Das galeras, o apelo de Emerson ecoou em manifestações universitárias, estádios de futebol, procissões de santos populares e animou, também, o estado moral de bombeiros em atuação de combate a incêndios na floresta amazônica.
Assim, Meu mundo verde e Lamento de raça podem representar, na impossibilidade de reunir neste espaço todo a produção poética emersoniana, as preocupações de um ser humano consciente de que este planeta é compartilhado entre as vidas que nele existem.
O progresso que chegou por aqui, como denuncia em Meu mundo verde , é corrosivo, causa o caos e desestabiliza os ecossistemas. A cantora Lea Costa, que foi aluna do poeta no Colégio Batista de Parintins, revela que o conceito de corrosão era sempre abordado por ele em sala de aula.
O tema se reafirma em Lamento de raça, que pega carona na visibilidade midiática do festival folclórico de Parintins, com as transmissões do espetáculo de Caprichoso e Garantido pela TV e pela internet.
O ninho dos poetas
Emerson Maia pertenceu à geração de novos poetas que ainda conviveu com o fundador do boi-bumbá Garantido, o poeta e cancioneiro Lindolfo Monteverde, a quem dedicava respeito e admiração.
Os perrechés de raiz extravasam o orgulho de tê-lo como uma pessoa de casa com essa frase; “Ele não sai daqui da Baixa!”. Baixa se refere à Baixa da Xanda, berço de fundação do boi-bumbá Garantido, também conhecida como Baixa de São José.
O compositor Paulo Dú Sagrado, por sua vez, pensa que o nome mais adequado para o lugar seria O ninho dos poetas , por razões obvias: “Na Baixa a poesia flui como o rio Amazonas que segue rumo aos oceanos”.
Em 6 de julho de 1979, quando Lindolfo se metamorfoseou em estátua de barro com “pernas de passarinho e cabeça de pica-pau”, Emerson apareceu cedo no Ninho dos poetas .

▶ [Entradas fornecidas]
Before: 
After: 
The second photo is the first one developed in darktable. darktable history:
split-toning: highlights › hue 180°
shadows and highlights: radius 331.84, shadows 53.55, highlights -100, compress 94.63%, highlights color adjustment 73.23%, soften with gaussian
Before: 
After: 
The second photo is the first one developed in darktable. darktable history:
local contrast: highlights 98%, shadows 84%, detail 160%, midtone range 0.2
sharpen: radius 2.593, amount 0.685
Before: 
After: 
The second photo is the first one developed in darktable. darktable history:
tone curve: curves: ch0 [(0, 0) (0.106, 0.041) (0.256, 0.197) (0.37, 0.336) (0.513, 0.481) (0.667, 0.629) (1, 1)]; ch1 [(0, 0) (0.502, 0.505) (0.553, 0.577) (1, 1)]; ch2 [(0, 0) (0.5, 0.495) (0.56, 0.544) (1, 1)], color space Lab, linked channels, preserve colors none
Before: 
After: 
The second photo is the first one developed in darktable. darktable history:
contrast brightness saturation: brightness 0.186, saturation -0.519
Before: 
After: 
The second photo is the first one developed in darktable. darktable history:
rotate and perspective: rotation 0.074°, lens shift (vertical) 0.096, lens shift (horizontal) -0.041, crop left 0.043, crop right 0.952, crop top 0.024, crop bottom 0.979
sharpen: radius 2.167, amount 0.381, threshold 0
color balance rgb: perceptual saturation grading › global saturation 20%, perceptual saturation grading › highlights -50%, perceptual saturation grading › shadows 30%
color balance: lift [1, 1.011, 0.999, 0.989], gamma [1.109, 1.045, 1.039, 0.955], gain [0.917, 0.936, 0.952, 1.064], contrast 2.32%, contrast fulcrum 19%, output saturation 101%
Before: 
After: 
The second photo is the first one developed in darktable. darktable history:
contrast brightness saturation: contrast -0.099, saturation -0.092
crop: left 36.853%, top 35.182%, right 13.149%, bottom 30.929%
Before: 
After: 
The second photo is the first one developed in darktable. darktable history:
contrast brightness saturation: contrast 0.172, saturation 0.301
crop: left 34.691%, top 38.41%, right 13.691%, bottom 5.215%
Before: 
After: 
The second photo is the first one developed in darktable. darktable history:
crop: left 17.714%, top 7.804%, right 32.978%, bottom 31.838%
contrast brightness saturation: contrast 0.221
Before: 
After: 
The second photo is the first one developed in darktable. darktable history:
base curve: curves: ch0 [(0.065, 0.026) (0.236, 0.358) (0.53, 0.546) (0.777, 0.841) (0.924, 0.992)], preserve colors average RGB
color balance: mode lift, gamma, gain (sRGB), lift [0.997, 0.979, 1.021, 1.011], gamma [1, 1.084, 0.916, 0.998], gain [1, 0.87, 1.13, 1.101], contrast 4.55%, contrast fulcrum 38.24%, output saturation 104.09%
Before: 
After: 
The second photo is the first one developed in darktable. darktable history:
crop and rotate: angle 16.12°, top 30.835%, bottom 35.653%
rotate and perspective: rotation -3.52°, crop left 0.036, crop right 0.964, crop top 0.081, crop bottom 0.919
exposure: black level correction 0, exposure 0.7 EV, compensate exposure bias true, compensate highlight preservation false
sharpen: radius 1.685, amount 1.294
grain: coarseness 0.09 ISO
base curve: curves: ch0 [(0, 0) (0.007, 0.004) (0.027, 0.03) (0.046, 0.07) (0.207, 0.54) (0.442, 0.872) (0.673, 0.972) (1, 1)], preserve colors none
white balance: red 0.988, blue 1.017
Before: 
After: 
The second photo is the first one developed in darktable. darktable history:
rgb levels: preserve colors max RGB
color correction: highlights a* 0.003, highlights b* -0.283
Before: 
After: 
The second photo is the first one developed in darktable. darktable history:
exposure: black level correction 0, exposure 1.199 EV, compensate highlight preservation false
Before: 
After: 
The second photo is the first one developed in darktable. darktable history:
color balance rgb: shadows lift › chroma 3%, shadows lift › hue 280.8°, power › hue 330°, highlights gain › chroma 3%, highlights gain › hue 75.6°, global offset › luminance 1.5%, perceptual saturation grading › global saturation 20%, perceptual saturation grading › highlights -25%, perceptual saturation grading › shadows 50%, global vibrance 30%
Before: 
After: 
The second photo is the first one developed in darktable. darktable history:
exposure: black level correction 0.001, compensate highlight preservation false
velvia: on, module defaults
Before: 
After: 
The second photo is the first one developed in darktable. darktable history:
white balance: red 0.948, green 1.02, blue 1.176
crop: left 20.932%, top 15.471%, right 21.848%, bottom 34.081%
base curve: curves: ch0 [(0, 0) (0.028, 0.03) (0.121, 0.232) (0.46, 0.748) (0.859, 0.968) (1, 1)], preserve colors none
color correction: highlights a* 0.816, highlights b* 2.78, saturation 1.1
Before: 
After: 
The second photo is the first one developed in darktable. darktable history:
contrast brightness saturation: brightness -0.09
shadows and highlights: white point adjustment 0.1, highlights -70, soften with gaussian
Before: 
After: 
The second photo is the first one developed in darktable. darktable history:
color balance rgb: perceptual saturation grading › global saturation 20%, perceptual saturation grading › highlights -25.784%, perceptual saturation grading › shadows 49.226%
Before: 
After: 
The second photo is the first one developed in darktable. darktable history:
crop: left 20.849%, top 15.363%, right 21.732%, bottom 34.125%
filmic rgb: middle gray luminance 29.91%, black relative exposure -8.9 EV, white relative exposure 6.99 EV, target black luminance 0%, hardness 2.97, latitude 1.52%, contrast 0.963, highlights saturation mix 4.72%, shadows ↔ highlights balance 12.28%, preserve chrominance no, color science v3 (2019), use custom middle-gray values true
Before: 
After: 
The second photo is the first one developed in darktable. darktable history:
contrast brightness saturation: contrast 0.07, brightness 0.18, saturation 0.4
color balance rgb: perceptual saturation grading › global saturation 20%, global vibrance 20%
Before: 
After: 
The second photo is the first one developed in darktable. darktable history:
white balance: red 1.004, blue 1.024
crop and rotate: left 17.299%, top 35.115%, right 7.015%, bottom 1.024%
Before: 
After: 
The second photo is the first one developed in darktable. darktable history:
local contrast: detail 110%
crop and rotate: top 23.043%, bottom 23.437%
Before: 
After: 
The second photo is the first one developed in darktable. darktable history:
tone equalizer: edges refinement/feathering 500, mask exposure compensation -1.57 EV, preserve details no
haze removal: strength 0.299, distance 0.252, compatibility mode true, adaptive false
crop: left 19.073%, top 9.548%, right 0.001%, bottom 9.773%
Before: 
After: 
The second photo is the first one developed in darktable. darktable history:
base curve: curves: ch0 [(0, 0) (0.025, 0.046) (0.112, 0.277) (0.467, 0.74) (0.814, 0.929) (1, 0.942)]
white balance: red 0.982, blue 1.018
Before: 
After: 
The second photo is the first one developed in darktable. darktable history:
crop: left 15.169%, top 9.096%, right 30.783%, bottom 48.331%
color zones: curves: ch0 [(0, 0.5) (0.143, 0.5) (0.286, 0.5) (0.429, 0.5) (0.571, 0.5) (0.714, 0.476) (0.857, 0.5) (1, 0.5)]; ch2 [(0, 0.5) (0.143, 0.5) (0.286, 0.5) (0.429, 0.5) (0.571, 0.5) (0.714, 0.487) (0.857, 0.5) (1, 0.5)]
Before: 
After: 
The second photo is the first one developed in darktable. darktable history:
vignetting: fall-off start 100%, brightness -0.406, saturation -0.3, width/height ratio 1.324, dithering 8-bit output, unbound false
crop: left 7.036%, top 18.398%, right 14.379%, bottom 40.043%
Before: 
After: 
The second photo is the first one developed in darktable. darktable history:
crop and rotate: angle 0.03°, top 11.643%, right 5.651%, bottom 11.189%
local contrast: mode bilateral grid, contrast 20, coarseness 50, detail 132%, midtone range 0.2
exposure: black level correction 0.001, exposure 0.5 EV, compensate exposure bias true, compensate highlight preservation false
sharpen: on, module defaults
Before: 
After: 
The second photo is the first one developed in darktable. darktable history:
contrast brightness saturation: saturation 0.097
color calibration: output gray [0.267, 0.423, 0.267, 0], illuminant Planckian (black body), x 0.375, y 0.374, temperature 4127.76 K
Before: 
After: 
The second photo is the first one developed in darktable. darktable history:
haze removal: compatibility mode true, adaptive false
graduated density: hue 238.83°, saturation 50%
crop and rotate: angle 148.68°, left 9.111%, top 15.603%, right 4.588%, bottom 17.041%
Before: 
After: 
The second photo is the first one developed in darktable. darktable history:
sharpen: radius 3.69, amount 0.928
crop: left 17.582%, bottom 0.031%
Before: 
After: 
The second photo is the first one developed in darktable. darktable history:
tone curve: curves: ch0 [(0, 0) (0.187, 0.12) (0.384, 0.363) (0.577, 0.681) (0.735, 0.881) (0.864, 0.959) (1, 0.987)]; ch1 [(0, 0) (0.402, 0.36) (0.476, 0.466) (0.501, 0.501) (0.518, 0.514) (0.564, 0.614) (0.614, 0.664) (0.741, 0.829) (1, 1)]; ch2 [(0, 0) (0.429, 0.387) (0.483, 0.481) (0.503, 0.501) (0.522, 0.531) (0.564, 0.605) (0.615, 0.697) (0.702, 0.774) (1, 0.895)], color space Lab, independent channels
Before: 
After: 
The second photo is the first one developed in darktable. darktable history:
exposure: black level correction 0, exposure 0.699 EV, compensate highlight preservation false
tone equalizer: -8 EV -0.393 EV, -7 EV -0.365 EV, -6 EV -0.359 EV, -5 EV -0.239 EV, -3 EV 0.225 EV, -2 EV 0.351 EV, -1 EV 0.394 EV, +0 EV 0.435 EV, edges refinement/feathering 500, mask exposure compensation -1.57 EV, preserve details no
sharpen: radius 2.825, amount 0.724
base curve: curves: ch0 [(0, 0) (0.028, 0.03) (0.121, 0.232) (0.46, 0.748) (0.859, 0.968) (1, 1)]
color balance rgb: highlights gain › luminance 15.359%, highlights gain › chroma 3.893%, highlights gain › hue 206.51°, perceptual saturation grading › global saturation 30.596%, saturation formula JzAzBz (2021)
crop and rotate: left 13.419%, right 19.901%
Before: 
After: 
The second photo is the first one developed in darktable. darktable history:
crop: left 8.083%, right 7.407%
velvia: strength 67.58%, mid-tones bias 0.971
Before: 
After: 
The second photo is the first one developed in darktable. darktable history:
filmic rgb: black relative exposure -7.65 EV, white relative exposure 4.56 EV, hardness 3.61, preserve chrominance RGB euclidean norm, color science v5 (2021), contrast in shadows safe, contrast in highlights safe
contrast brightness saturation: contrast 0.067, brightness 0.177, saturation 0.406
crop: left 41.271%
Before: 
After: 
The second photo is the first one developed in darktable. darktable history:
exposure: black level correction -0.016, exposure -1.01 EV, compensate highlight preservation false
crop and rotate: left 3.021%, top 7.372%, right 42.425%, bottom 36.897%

▶ [Objetivos]
A: Transcreva do trecho sobre Emerson Maia a parte que vai de "O tema se reafirma" a "de São José.".
B: Responda com base no trecho sobre Emerson Maia:
(i) Em que colégio Lea Costa foi aluna do poeta?
(ii) Por qual outro nome a Baixa da Xanda também é conhecida?
(iii) Quem foi o fundador do boi-bumbá Garantido?
As entradas provêm de uma fonte distinta da do trecho.

▶ [Soluções por tarefa]
A:
O tema se reafirma em Lamento de raça, que pega carona na visibilidade midiática do festival folclórico de Parintins, com as transmissões do espetáculo de Caprichoso e Garantido pela TV e pela internet.
O ninho dos poetas
Emerson Maia pertenceu à geração de novos poetas que ainda conviveu com o fundador do boi-bumbá Garantido, o poeta e cancioneiro Lindolfo Monteverde, a quem dedicava respeito e admiração.
Os perrechés de raiz extravasam o orgulho de tê-lo como uma pessoa de casa com essa frase; “Ele não sai daqui da Baixa!”. Baixa se refere à Baixa da Xanda, berço de fundação do boi-bumbá Garantido, também conhecida como Baixa de São José.

B:
(i) No Colégio Batista de Parintins.
(ii) Baixa de São José.
(iii) O poeta e cancioneiro Lindolfo Monteverde.